_RECORDED DATA_.
************

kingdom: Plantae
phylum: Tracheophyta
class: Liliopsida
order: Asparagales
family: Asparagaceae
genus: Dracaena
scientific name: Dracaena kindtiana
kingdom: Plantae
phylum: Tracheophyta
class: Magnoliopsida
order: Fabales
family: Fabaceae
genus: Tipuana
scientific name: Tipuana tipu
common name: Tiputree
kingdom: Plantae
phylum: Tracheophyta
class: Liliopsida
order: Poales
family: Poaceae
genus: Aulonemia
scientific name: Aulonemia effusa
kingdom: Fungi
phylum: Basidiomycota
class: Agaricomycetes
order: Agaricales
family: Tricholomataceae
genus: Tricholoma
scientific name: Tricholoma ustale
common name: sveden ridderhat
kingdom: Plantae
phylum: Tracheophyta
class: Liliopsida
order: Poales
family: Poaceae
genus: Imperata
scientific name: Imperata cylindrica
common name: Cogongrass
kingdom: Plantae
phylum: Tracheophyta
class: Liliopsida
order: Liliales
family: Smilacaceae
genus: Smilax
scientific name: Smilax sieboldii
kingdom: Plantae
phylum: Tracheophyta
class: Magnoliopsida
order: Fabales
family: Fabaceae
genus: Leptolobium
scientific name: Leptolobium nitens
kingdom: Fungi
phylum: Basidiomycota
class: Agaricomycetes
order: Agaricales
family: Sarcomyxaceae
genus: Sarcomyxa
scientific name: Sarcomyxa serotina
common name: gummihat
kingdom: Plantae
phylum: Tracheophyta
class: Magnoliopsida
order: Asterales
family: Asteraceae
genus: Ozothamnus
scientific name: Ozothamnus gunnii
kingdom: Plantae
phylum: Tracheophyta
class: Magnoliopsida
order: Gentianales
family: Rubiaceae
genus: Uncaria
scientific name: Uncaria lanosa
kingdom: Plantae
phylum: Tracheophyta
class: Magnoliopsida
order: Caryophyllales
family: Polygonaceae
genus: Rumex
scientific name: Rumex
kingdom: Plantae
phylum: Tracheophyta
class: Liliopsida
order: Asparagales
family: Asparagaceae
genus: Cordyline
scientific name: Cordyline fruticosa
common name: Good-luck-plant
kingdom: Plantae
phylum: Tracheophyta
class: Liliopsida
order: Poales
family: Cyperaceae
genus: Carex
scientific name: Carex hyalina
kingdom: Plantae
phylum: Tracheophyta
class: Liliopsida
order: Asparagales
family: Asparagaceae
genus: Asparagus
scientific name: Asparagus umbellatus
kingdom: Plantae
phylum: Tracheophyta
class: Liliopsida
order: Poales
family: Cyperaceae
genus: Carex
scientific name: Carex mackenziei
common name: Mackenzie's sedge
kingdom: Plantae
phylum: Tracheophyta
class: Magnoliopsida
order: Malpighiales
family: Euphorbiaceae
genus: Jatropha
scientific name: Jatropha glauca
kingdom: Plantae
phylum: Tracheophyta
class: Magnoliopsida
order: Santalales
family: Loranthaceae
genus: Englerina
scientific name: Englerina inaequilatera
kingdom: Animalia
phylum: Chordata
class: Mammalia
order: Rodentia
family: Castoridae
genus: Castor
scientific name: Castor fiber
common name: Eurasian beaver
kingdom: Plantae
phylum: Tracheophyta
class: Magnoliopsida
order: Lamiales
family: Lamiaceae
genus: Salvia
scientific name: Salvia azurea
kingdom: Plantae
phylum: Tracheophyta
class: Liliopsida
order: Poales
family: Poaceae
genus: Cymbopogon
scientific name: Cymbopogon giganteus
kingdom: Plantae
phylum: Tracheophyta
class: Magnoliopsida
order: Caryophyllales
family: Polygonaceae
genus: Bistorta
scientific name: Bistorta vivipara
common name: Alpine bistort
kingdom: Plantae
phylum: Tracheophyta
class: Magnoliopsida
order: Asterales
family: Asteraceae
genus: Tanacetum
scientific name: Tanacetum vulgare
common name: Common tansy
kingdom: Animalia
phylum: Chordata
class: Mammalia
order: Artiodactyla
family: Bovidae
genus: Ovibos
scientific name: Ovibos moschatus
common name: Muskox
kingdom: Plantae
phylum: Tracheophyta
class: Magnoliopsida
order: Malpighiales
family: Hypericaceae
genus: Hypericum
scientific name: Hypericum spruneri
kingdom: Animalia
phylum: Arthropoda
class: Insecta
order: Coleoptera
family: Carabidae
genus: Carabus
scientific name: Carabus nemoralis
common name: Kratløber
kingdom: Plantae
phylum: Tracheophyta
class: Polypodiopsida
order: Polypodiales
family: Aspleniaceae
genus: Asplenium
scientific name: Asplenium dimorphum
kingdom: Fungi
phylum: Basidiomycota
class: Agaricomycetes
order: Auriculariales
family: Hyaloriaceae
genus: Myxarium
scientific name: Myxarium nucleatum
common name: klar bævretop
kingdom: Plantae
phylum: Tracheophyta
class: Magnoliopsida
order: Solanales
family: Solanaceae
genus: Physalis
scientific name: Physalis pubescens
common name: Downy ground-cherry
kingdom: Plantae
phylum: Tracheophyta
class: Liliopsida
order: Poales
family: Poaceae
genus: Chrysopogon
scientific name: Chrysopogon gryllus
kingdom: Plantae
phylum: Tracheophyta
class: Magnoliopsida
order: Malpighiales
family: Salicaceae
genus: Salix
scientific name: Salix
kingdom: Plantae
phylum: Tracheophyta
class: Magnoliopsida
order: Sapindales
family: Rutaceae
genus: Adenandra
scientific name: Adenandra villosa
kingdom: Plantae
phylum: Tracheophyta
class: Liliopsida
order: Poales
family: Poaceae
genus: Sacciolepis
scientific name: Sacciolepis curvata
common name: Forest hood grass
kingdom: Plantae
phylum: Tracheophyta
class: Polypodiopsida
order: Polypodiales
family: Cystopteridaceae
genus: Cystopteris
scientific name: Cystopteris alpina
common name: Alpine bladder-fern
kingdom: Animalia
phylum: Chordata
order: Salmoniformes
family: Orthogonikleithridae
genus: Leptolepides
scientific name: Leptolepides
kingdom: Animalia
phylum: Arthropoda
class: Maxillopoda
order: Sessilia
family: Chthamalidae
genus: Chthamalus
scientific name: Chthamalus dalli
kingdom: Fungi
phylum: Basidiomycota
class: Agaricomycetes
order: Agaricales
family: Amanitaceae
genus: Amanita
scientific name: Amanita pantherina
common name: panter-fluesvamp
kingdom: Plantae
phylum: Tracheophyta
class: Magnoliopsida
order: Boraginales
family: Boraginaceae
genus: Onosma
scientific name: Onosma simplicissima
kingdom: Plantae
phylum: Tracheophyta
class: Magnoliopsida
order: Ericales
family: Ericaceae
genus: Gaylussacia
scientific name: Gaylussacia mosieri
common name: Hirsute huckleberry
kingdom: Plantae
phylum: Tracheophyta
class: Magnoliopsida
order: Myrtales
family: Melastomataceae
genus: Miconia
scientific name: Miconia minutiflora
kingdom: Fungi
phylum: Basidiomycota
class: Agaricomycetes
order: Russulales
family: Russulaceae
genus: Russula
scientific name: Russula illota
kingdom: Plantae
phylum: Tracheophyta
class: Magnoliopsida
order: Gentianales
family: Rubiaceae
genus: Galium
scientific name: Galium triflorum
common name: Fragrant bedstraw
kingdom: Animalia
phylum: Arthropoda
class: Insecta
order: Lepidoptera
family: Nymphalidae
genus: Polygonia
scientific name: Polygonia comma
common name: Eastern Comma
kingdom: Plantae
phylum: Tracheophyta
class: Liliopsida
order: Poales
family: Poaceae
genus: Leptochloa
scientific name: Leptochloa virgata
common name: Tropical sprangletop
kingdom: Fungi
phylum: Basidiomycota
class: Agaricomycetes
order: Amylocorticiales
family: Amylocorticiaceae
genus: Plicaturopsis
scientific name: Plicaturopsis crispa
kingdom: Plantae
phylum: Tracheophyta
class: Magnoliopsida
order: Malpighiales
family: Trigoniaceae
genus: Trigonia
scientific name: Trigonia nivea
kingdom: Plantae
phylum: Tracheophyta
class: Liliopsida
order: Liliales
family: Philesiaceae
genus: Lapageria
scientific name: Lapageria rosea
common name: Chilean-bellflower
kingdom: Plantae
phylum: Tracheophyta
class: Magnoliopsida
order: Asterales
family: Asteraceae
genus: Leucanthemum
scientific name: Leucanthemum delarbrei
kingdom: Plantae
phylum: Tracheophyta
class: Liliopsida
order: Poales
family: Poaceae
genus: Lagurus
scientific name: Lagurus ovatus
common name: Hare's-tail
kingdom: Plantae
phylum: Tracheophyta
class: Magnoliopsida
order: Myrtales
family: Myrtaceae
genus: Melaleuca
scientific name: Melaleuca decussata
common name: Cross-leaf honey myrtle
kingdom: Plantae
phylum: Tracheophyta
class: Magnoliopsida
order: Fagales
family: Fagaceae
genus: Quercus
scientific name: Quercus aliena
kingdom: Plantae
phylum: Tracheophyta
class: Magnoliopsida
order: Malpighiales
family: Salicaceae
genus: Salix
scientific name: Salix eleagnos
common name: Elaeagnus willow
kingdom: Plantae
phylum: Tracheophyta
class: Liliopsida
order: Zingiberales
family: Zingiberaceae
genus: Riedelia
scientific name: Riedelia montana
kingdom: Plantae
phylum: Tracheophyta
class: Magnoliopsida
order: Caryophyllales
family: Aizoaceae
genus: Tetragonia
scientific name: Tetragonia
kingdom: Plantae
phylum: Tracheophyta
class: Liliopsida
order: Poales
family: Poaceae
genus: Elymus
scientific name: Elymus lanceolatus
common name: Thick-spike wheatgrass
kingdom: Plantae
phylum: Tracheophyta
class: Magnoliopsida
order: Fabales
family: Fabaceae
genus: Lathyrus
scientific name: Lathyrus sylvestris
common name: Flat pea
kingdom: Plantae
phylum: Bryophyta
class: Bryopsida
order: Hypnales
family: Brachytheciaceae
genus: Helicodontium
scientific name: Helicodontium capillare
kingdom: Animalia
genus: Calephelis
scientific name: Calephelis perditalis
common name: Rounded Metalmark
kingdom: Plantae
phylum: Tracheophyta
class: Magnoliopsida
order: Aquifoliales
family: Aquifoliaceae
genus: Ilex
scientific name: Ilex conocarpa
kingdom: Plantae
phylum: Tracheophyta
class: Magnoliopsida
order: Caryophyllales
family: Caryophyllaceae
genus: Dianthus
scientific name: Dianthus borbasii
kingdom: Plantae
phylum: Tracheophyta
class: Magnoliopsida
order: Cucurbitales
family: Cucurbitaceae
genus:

************

_YOUR INSTRUCTIONS_. Rewrite the entries from the start through the line containing "genus: Tipuana", inclusive, replacing "phylum" with "division" and leaving everything else unchanged. Output only those lines.

_REPLY TO THE EXERCISE_.
kingdom: Plantae
division: Tracheophyta
class: Liliopsida
order: Asparagales
family: Asparagaceae
genus: Dracaena
scientific name: Dracaena kindtiana
kingdom: Plantae
division: Tracheophyta
class: Magnoliopsida
order: Fabales
family: Fabaceae
genus: Tipuana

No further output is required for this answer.